Bir sürü insan çığlık atıyordu. Beynimin durduğunu ve anlık düşünemediğimi hissettim. Her zaman filmlerde izlediğimiz ve izlerken normal bir şeymiş gibi gördüğümüz bu olay gerçekte çok farklı hissettiriyormuş...

Düşünemediğimi hissettim, herhangi bir şey hakkında fikir yürütemeyecek kadar şaşkın ve dalgındım sanki gerçekten burada değildim ve ya ne yaptığım hakkında bir fikrim yoktu.

Etrafa kaçışan insanlar ve zor durumda kalan garsonları izlerken zamanın ağır çekim de geçtiğini hissetmiştim aniden. Ama o sırada beni ceketimden tutup çekiştiren Louis'ye döndüğümde her şey geri gelmiş ve gözlerim tekrar eski görüntüyü kazanmaya başlamışken, bana olan bakışları ve etrafta ki çığlık sesleri ile sendeleyip yere doğru düşmüştüm.

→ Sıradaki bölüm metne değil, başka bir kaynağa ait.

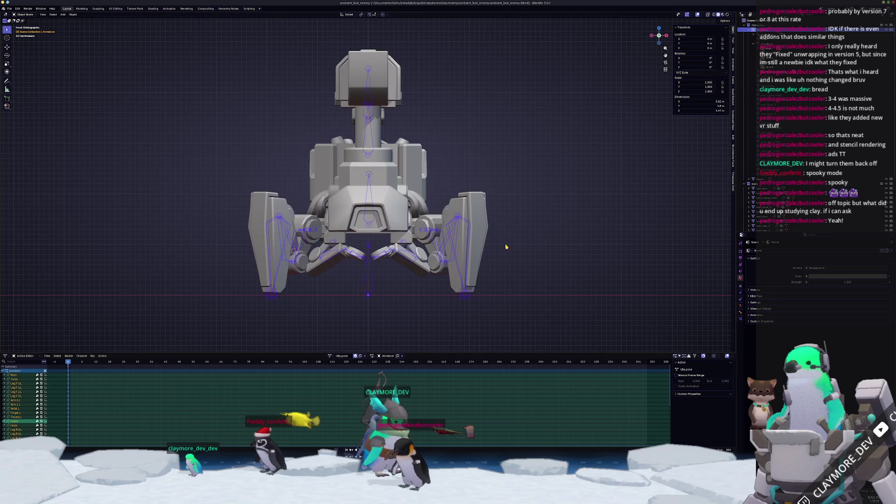
key("KP_1")
key("KP_3")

''Harry, kalk gidiyoruz!'' dedi yüksek bir sesle. Karşımızda ki kalabalığı aşmaya çalışan iki siyah giyimli adamlara baktı ve bana döndü ''Şu anda şaşıracak zamanımız yok!''

Neler olduğun kavrayamazken adamlardan biri bizim olduğumuz locaya doğru ilerledi ve Louis'ye doğru baktı Louis'nin ''Siktir!'' dediğini duysam da asla anlam veremiyordum. Tamamen masum olduğuna inandığım bir iş insanı Louis Tomlinson'nın başı belada mıydı?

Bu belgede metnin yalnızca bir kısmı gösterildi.